Objets rituels, les fétiches ivoiriens sont devenus des œuvres d’art exposées dans les musées. Warhol, Fernand Léger ou Picasso ont été marqués par les trésors sénoufos. « Des sculpteurs ivoiriens viennent jusqu’ici pour s’imprégner de notre savoir-faire. Beaucoup d’autres ont été influencés par nos œuvres », assure Sorho. Il était déjà là, il y a plus de trente ans, lorsque Basquiat est passé dans la ville. « Il était fasciné », croit se souvenir le vieil homme. « Il était fou de joie, abonde Kaïdin, il s’arrêtait dans tous les marchés, il était comme un gosse. » De son voyage, Basquiat rapportera un fétiche et l’envie de retourner sur ces terres.

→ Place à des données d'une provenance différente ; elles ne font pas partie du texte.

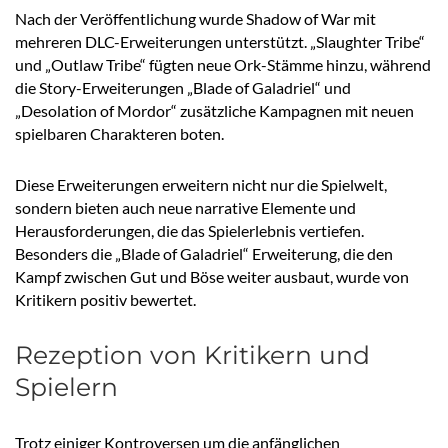
Nach der Veröffentlichung wurde Shadow of War mit
mehreren DLC-Erweiterungen unterstützt. „Slaughter Tribe“
und „Outlaw Tribe“ fügten neue Ork-Stämme hinzu, während
die Story-Erweiterungen „Blade of Galadriel“ und
„Desolation of Mordor“ zusätzliche Kampagnen mit neuen
spielbaren Charakteren boten.
Diese Erweiterungen erweitern nicht nur die Spielwelt,
sondern bieten auch neue narrative Elemente und
Herausforderungen, die das Spielerlebnis vertiefen.
Besonders die „Blade of Galadriel“ Erweiterung, die den
Kampf zwischen Gut und Böse weiter ausbaut, wurde von
Kritikern positiv bewertet.
Rezeption von Kritikern und
Spielern
Trotz einiger Kontroversen um die anfänglichen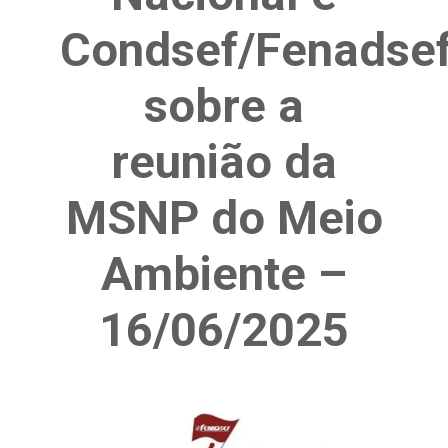
Condsef/Fenadse
sobre a
reunião da
MSNP do Meio
Ambiente –
16/06/2025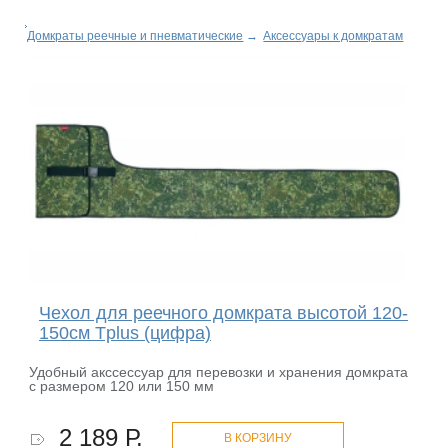
Домкраты реечные и пневматические
→
Аксессуары к домкратам
Чехол для реечного домкрата высотой 120-
150см Tplus (цифра)
Удобный акссессуар для перевозки и хранения домкрата
с размером 120 или 150 мм
2 189 Р.
В КОРЗИНУ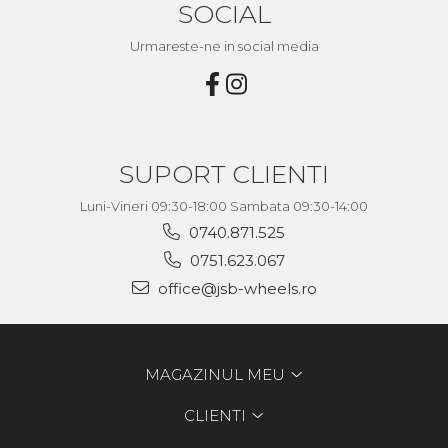
SOCIAL
Urmareste-ne in social media
SUPORT CLIENTI
Luni-Vineri 09:30-18:00 Sambata 09:30-14:00
0740.871.525
0751.623.067
office@jsb-wheels.ro
MAGAZINUL MEU
CLIENTI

Deux ans plus tard, tout est prêt. Ouattara Watts, un jeune artiste rencontré à Paris, s’est occupé de tout. Il est originaire de Korhogo, comme un signe. Ce 23 décembre 1960, Basquiat doit prendre l’avion. Watts, parti en avance, l’attendra en vain. La veille de son départ, Basquiat est découvert mort d’overdose dans son appartement new-yorkais du 57 Great Jones Street.